Observe that, as a function, \(\sigma(i)\equiv i+1 \pmod{m}\). Thus, \(\sigma^r(i)\equiv i+r\) for all integers \(r\). The set \[ X=\{ 1, \sigma^k(1), \ldots, (\sigma^k)^{m-1} \}\] contains \(m\) distinct elements if and only if \(\sigma\) is an \(m\)-cycle. The set \(X\) does not contain \(m\) distinct elements if and only if \((\sigma^k)^a(1)=(\sigma^k)^b(1)\) for some \(1 \le a < b < m\).

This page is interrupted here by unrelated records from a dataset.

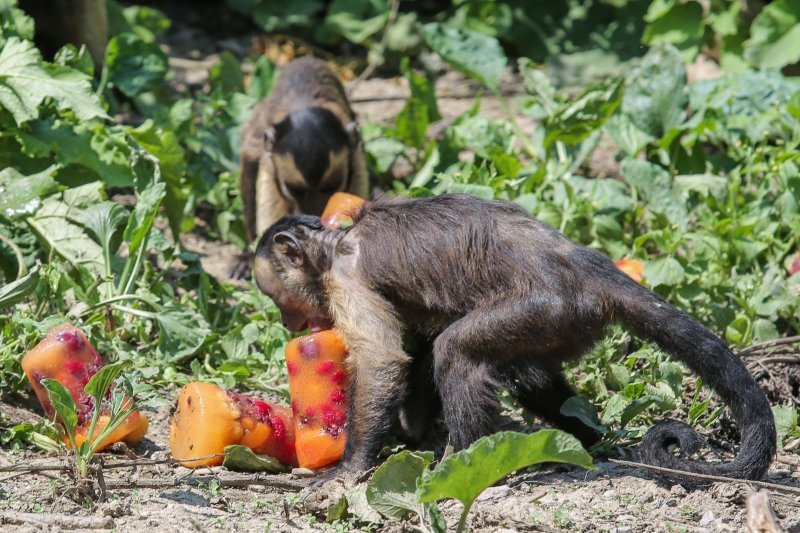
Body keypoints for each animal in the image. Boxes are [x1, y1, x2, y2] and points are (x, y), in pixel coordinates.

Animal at [255, 192, 776, 478]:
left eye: (278, 298)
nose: (289, 323)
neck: (336, 242)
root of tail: (587, 264)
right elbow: (415, 348)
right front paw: (411, 429)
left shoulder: (344, 277)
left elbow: (384, 358)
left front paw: (350, 467)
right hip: (563, 321)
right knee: (527, 374)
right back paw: (590, 440)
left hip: (549, 304)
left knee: (457, 351)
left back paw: (462, 463)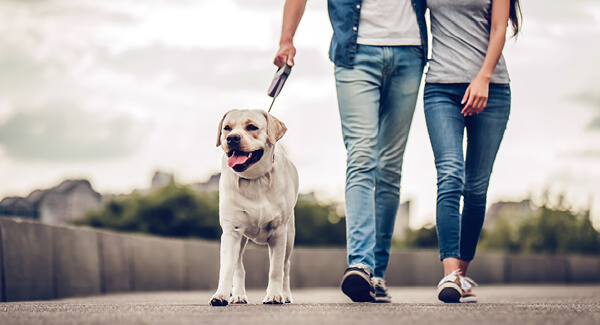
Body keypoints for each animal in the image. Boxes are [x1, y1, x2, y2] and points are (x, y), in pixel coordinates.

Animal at [210, 109, 298, 306]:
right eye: (227, 128)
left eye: (252, 127)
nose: (232, 138)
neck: (255, 179)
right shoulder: (231, 231)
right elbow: (227, 269)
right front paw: (220, 295)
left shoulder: (279, 231)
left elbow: (275, 269)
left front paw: (274, 295)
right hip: (241, 239)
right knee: (238, 268)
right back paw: (238, 295)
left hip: (289, 236)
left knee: (286, 266)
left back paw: (286, 294)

This, in turn, is equivalent to \(1+ka \equiv 1+kb \mod{m}\). If \(k\) is relatively prime to \(m\), then this condition is equivalent to \(a \equiv b \mod{m}\) and the elements of \(X\) are distinct. Thus \(\sigma^k\) is a cycle. If \(k\) is not relatively prime to \(m\), then \(lk\) is a multiple of \(m\) for some integer \(0<l<m\). This means that \(1=(\sigma^k)^l(1)\), that \(|X|<m\), and so \(\sigma^k\) is not a cycle.

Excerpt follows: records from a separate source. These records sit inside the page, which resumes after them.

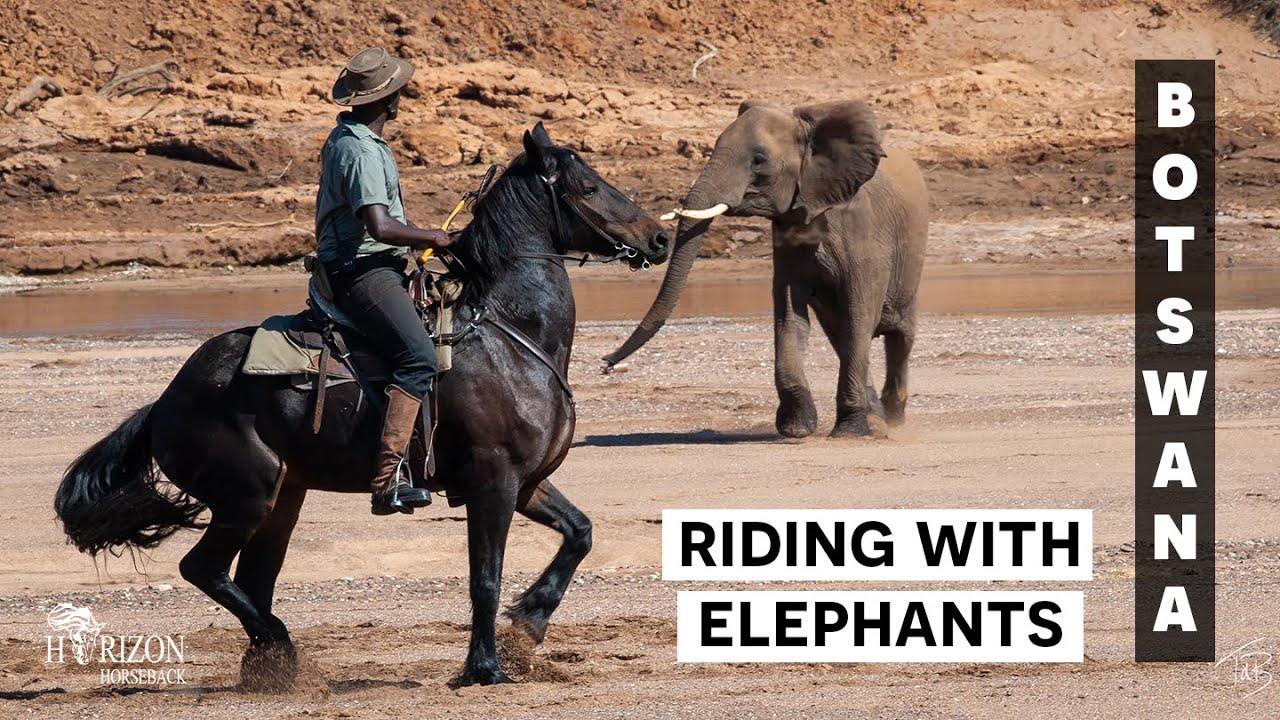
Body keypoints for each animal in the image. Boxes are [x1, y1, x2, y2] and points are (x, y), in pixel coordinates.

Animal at [54, 122, 670, 688]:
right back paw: (281, 647)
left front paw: (530, 623)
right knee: (203, 568)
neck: (512, 337)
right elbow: (485, 579)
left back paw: (273, 664)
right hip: (247, 498)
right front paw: (485, 668)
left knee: (251, 580)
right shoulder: (492, 481)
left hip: (284, 499)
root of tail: (164, 403)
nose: (660, 238)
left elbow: (580, 533)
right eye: (588, 186)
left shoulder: (526, 482)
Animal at [604, 99, 928, 438]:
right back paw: (878, 418)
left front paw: (850, 432)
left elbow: (859, 313)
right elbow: (789, 315)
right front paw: (796, 428)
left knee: (897, 334)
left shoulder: (864, 234)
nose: (606, 364)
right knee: (840, 332)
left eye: (759, 160)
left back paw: (892, 418)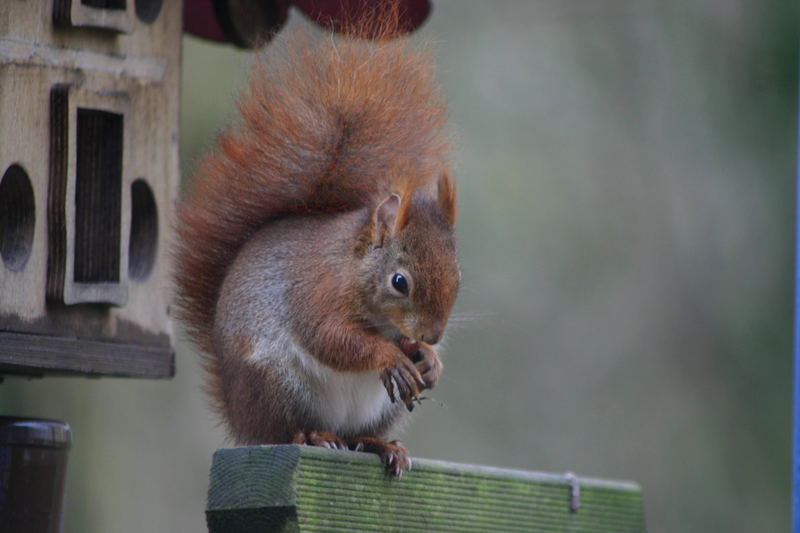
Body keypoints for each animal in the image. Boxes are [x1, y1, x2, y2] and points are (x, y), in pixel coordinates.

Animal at [177, 11, 460, 474]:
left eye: (458, 276)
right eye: (399, 282)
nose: (433, 335)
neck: (354, 266)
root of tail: (237, 413)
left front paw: (429, 360)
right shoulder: (316, 289)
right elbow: (330, 338)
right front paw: (389, 356)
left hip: (381, 409)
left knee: (359, 435)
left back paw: (381, 445)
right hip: (274, 383)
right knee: (283, 430)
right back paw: (314, 436)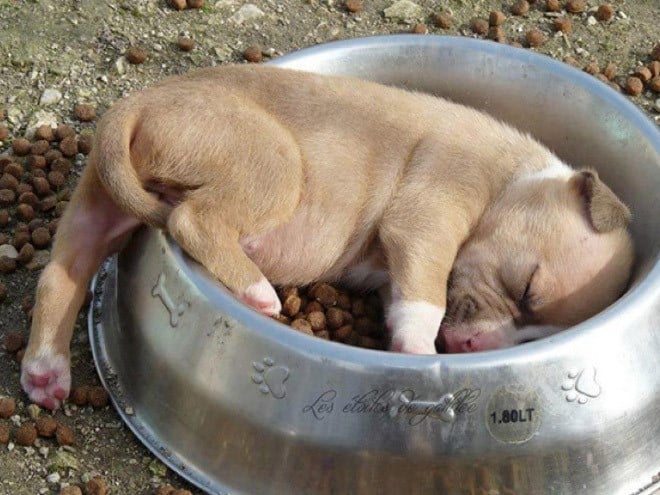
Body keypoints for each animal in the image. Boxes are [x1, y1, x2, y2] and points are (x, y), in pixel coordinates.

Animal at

1. Since the determinant of every matrix in \(G\) is \(1\), we know that \(G\) is a subgroup of \(\operatorname{GL}_3(k)\). Certainly \(G\) is non-empty (e.g. the identity matrix). the product for general elements: \[m\cdot M = \begin{pmatrix}1 & a & b\\ 0 & 1 & c\\ 0 & 0 & 1\end{pmatrix} \begin{pmatrix}1 & A & B\\ 0 & 1 & C\\ 0 & 0 & 1\end{pmatrix} = \begin{pmatrix}1 & A+a & B+aC+b\\ 0 & 1 & C+c\\ 0 & 0 & 1\end{pmatrix}.\] show that \(G\) is closed under multiplication. Moreover, every element has an inverse: \[\begin{pmatrix}1 & a & b\\ 0 & 1 & c\\ 0 & 0 & 1\end{pmatrix}^{-1} = \begin{pmatrix}1 & -a & -b+ac\\ 0 & 1 & -c\\ 0 & 0 & 1\end{pmatrix}.\] Thus \(G\) is a subgroup of \(\operatorname{GL}_3(k)\); thus, a group.

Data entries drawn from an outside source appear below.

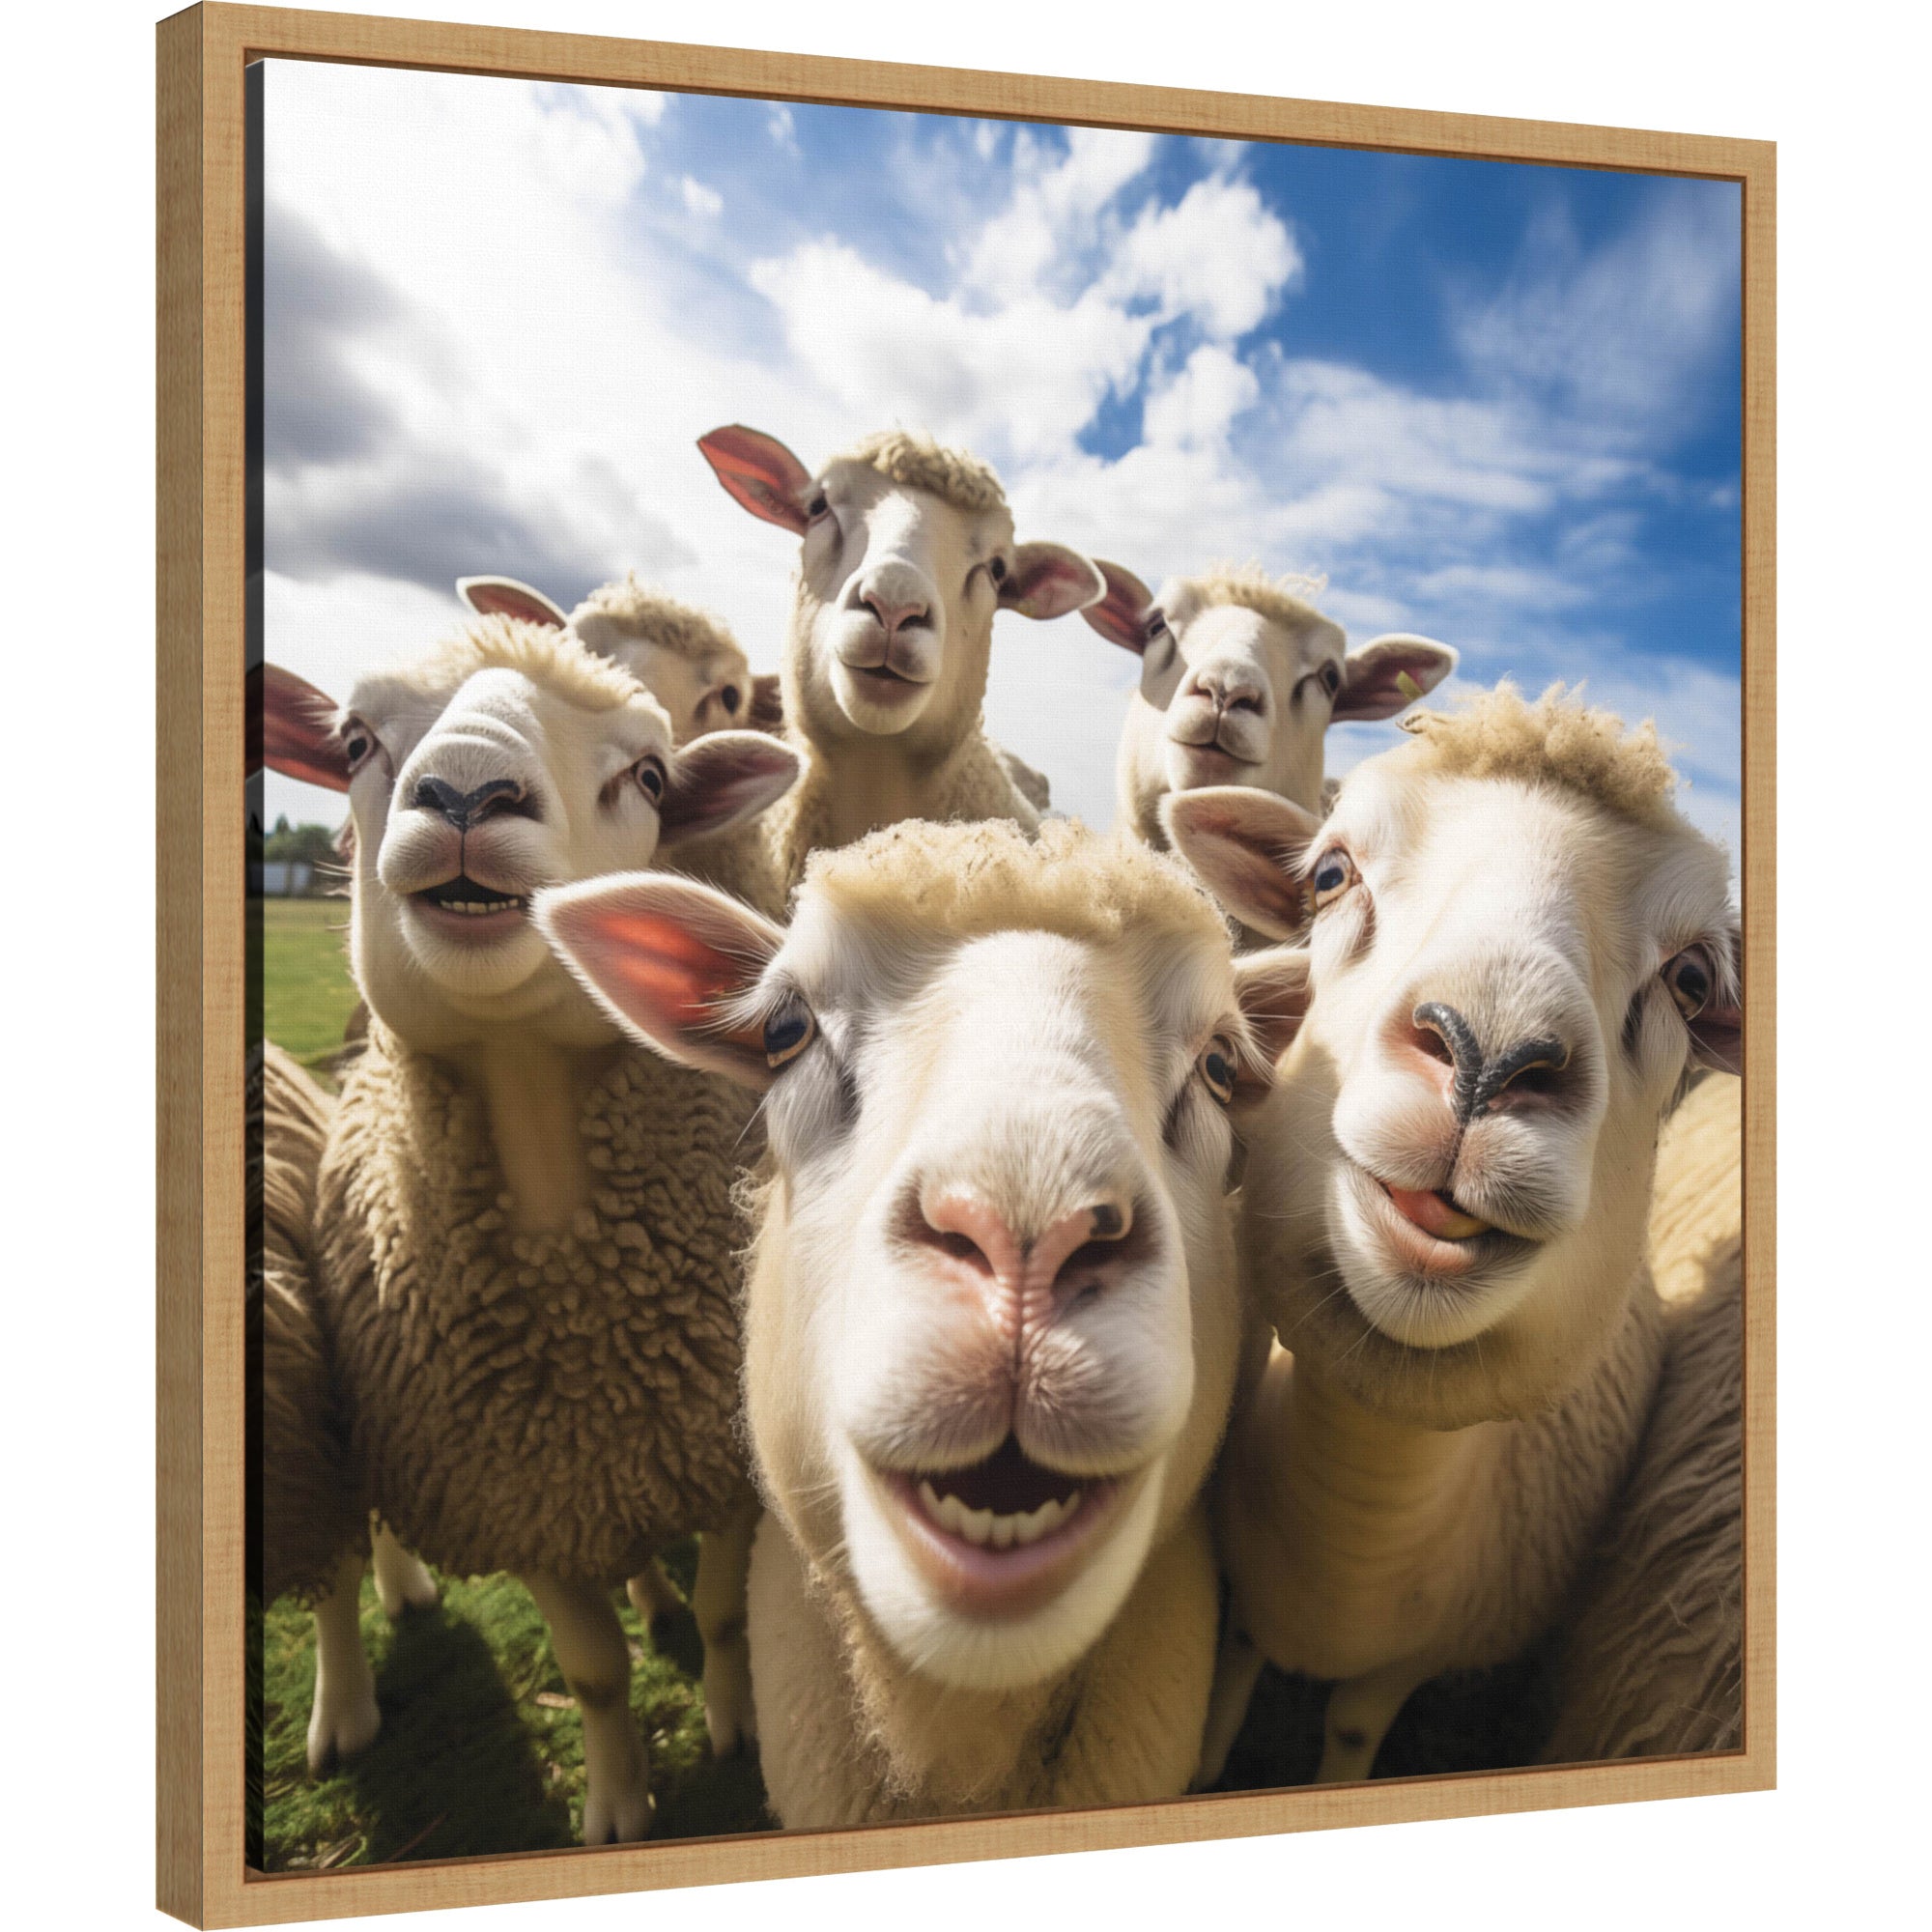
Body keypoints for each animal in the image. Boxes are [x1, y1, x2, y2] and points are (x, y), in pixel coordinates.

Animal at [259, 617, 801, 1840]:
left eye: (646, 775)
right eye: (354, 740)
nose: (466, 793)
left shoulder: (726, 1465)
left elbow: (727, 1610)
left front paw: (737, 1728)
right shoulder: (523, 1493)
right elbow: (593, 1669)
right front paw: (616, 1806)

2. The center \(Z(G)\) is the set of elements of \(G\) that commute with every element of \(G\). Thus, we want to find \(a,b,c \in k\) such that \[M \cdot m \begin{pmatrix}1 & a+A & b+Ac+B\\ 0 & 1 & c+C\\ 0 & 0 & 1\end{pmatrix} = \begin{pmatrix}1 & A+a & B+aC+b\\ 0 & 1 & C+c\\ 0 & 0 & 1\end{pmatrix} = M \cdot m\] for all \(A,B,C \in k\). This reduces immediately to \(aC=cA\), so we require \(a=c=0\). Thus: \[Z(G)= \left\{ \begin{pmatrix}1 & 0 & b\\ 0 & 1 & 0\\ 0 & 0 & 1\end{pmatrix}\ \middle|\ b \in k \right\}.\]

3. Set \(Z:=Z(G)\). Observe that \[\begin{pmatrix}1 & a+A & b+Ac+B\\ 0 & 1 & c+C\\ 0 & 0 & 1\end{pmatrix} =\begin{pmatrix}1 & A+a & B+aC+b\\ 0 & 1 & C+c\\ 0 & 0 & 1\end{pmatrix} \begin{pmatrix}1 & 0 & Ac-aC\\ 0 & 1 & 0\\ 0 & 0 & 1\end{pmatrix}.\] Thus for all \(x,y \in G\), there exists a \(z \in Z\) such that \((xy)=(yx)z\). Thus if \(xZ, yZ \in G/Z\), then \((xZ)(yZ) = xyZ = yxzZ=yxZ=(yZ)(xZ)\). Thus \(G/Z\) is abelian.